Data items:
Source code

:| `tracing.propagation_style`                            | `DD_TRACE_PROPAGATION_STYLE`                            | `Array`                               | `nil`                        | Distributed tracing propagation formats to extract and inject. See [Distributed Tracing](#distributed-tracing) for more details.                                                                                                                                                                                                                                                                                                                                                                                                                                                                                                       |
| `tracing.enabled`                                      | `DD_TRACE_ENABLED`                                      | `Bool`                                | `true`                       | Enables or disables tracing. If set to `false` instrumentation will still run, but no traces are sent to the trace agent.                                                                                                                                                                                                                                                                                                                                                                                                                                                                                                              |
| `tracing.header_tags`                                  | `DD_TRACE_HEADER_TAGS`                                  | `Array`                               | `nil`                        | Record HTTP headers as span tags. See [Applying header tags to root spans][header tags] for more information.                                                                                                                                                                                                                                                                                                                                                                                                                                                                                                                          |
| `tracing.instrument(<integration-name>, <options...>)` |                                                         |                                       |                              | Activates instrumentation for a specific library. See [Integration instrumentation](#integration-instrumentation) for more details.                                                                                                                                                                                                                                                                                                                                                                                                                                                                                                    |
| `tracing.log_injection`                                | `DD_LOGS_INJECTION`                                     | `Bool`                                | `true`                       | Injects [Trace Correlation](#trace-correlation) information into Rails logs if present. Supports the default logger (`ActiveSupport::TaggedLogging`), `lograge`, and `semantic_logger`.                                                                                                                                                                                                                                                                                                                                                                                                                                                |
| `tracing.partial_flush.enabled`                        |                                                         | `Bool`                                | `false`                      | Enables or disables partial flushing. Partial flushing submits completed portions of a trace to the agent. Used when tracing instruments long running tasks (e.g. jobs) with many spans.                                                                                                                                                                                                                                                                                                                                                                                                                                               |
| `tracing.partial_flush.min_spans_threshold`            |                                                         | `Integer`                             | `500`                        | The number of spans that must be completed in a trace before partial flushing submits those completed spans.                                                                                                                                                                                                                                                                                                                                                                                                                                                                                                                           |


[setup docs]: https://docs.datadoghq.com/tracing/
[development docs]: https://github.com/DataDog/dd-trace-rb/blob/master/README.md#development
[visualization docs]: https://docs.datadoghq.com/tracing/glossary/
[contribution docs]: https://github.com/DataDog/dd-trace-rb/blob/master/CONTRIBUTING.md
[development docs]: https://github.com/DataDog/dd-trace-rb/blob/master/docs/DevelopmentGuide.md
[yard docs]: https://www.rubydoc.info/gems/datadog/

PROBLEM DESCRIPTION:
Copy the lines above word for word, starting at the line that contains "[setup docs]: https://docs.datadoghq.com/tracing/" and ending with the last line of the records.

TASK ANSWER:
[setup docs]: https://docs.datadoghq.com/tracing/
[development docs]: https://github.com/DataDog/dd-trace-rb/blob/master/README.md#development
[visualization docs]: https://docs.datadoghq.com/tracing/glossary/
[contribution docs]: https://github.com/DataDog/dd-trace-rb/blob/master/CONTRIBUTING.md
[development docs]: https://github.com/DataDog/dd-trace-rb/blob/master/docs/DevelopmentGuide.md
[yard docs]: https://www.rubydoc.info/gems/datadog/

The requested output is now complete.